Apa maksud “membantu wartawan”? Apakah bentuk bantuan itu uang tutup mulut?
Pertanyaan ini makin panas ketika muncul kabar adanya uang Rp30 juta yang disebut mengalir ke pihak yang mengatasnamakan wartawan. Hal ini membuat hubungan antar jurnalis yang semula kompak, kini retak oleh kecurigaan dan saling tuding: siapa yang bermain mata dengan pelaku?

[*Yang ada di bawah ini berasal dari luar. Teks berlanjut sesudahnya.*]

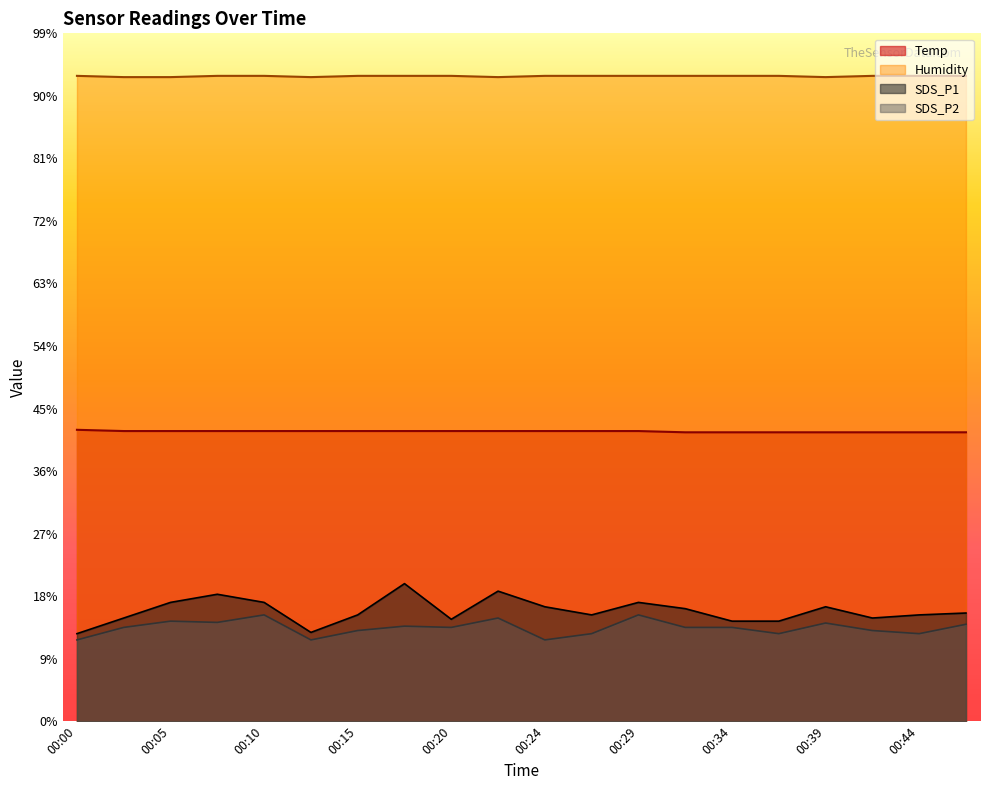

True or false: Temp and SDS_P1 intersect in this chart.

False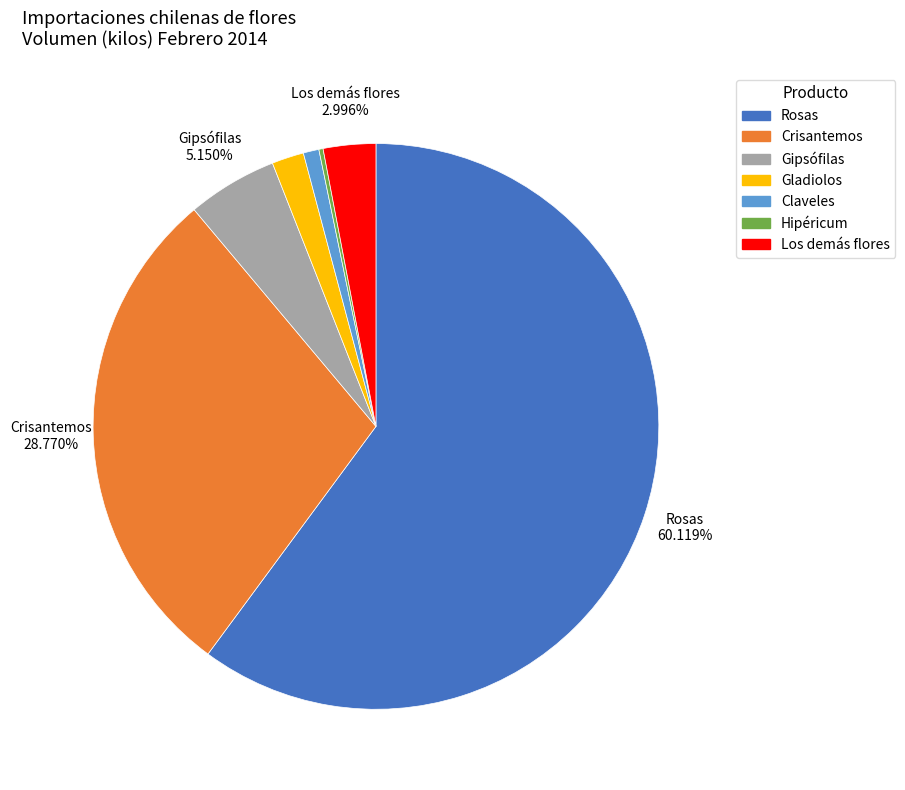

How much of the chart is everything except Gipsófilas?

94.9%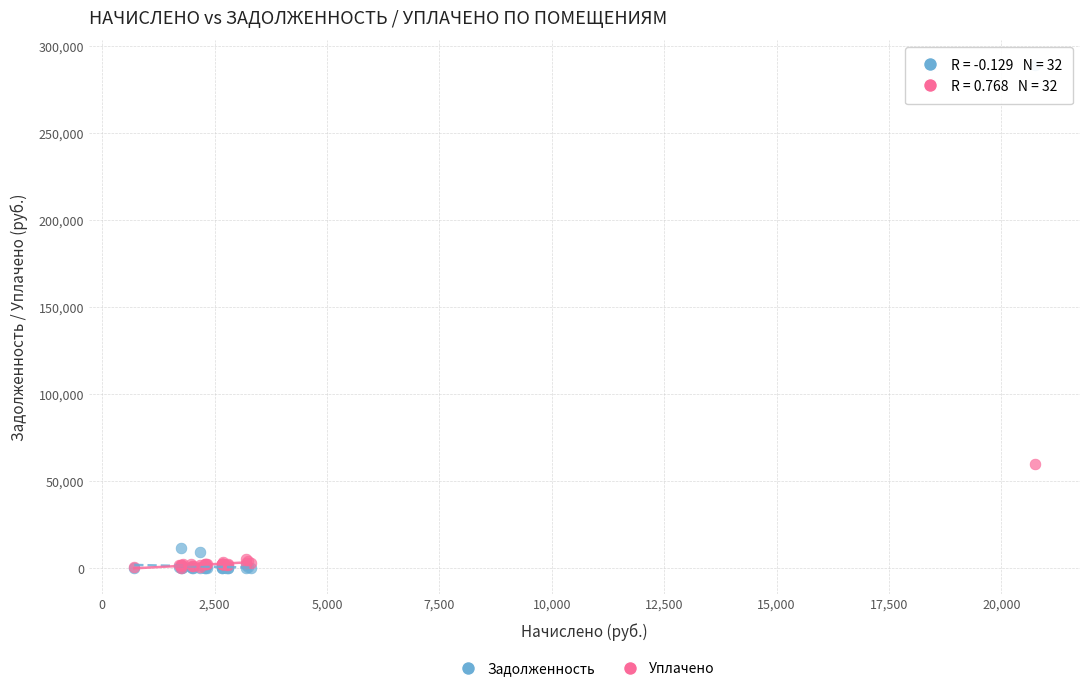

Which series reaches the maximum Y coordinate?

Задолженность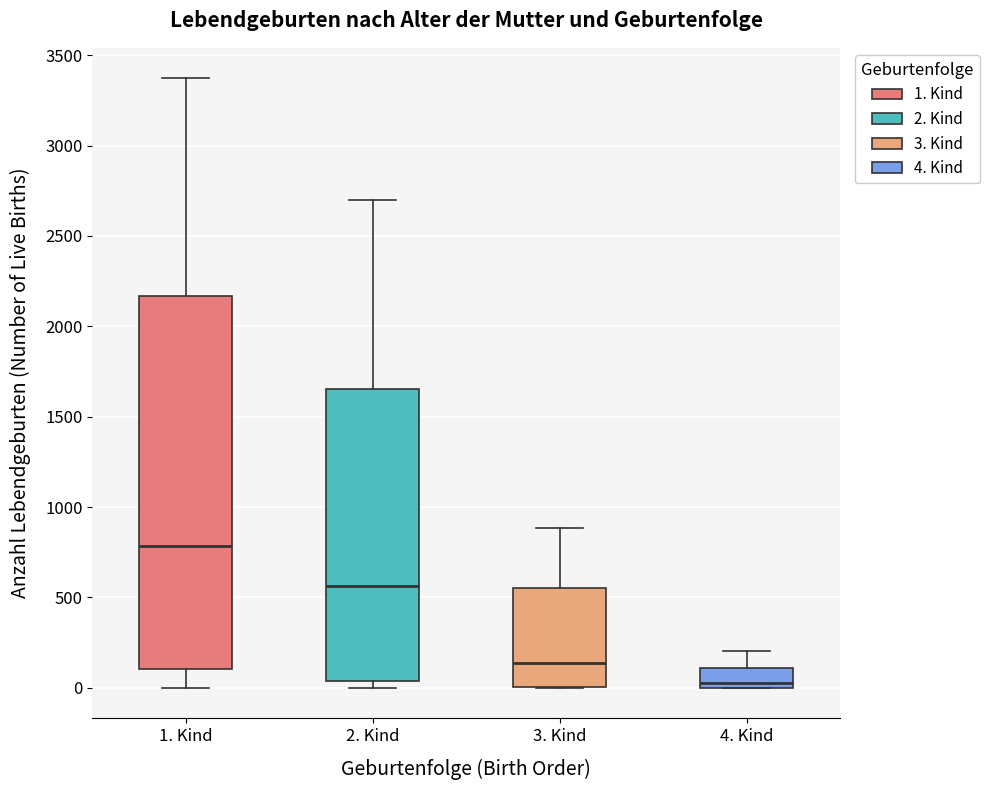

Where does the median line of the box for 1. Kind sit on the y-axis? The values are not printed on the chart, so give them approximately, as read against the axis.

800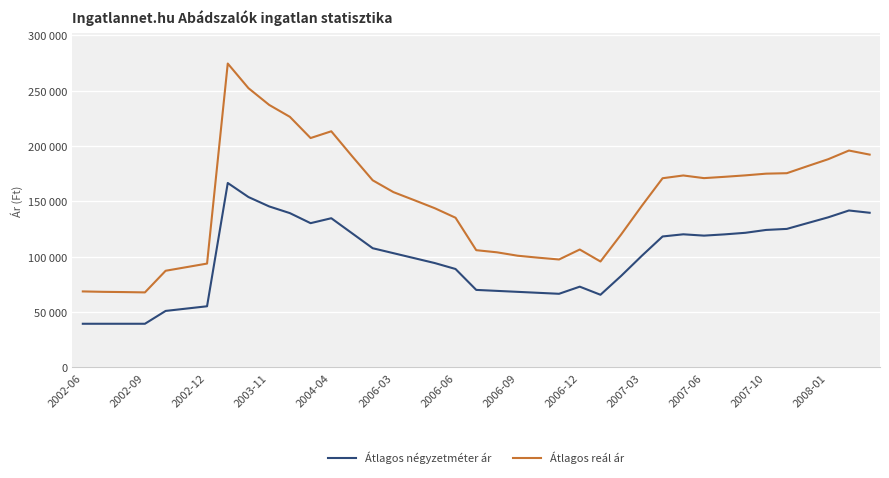

Does the chart display data point markers on the line(s)?

No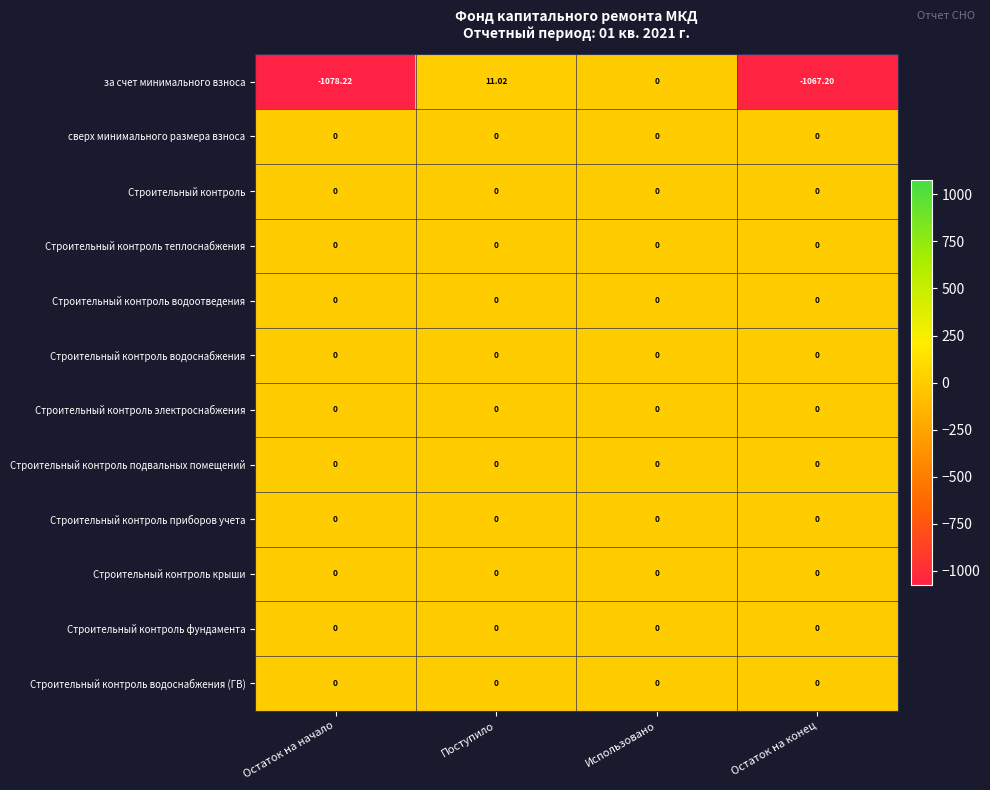

Which series has the largest range (max minus min)?

за счет минимального взноса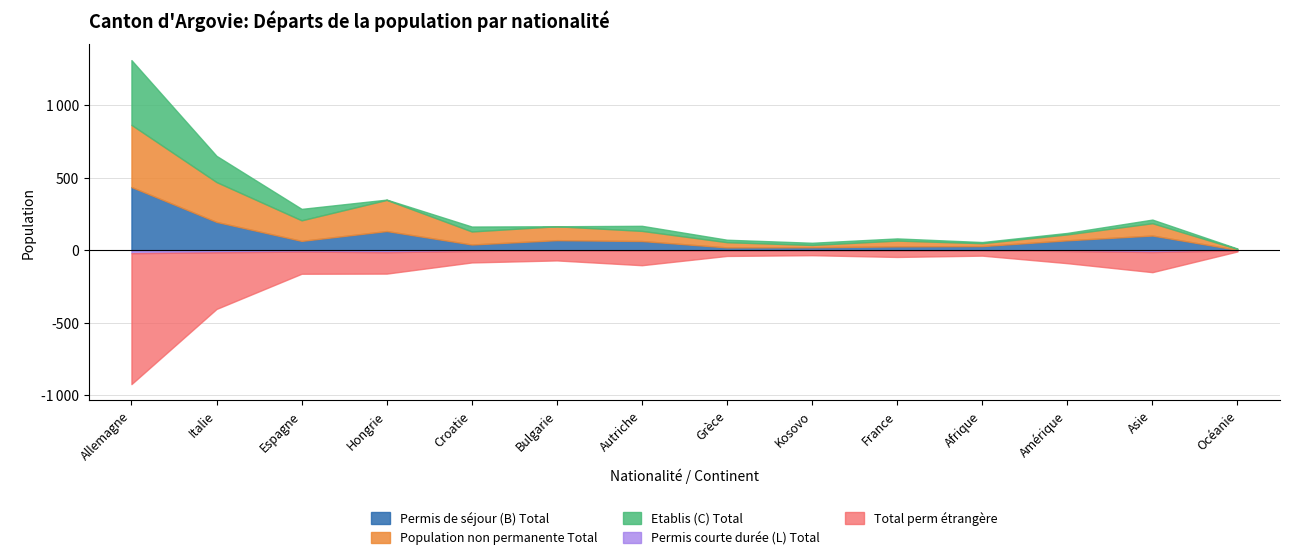

At which category does Permis de séjour (B) Total reach its first local peak?

Hongrie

Dari penelusuran tim media, terungkap bahwa ada proposal bantuan senilai Rp30 juta yang diajukan ke SPBU, namun ditolak. Tawar-menawar terjadi, hingga disepakati Rp8 juta. Apakah ini ‘uang pelicin’? Jika benar, ini adalah pengkhianatan terhadap profesi dan kepercayaan publik.
Pelanggaran terang-terangan ini mencoreng aturan negara. Peraturan Presiden No. 191 Tahun 2014 secara tegas melarang SPBU menjual BBM subsidi menggunakan jerigen, drum, atau kendaraan dengan tangki modifikasi. Juga dilarang menjual kepada industri. Setiap tetes solar subsidi adalah uang negara—dihimpun dari pajak rakyat untuk keperluan rakyat, bukan dikorupsi oleh mafia BBM.
Ironisnya, saat rakyat antre panjang untuk mendapatkan solar subsidi, sekelompok oknum malah mengeruk keuntungan pribadi, memanfaatkan celah sistem dan lemahnya pengawasan.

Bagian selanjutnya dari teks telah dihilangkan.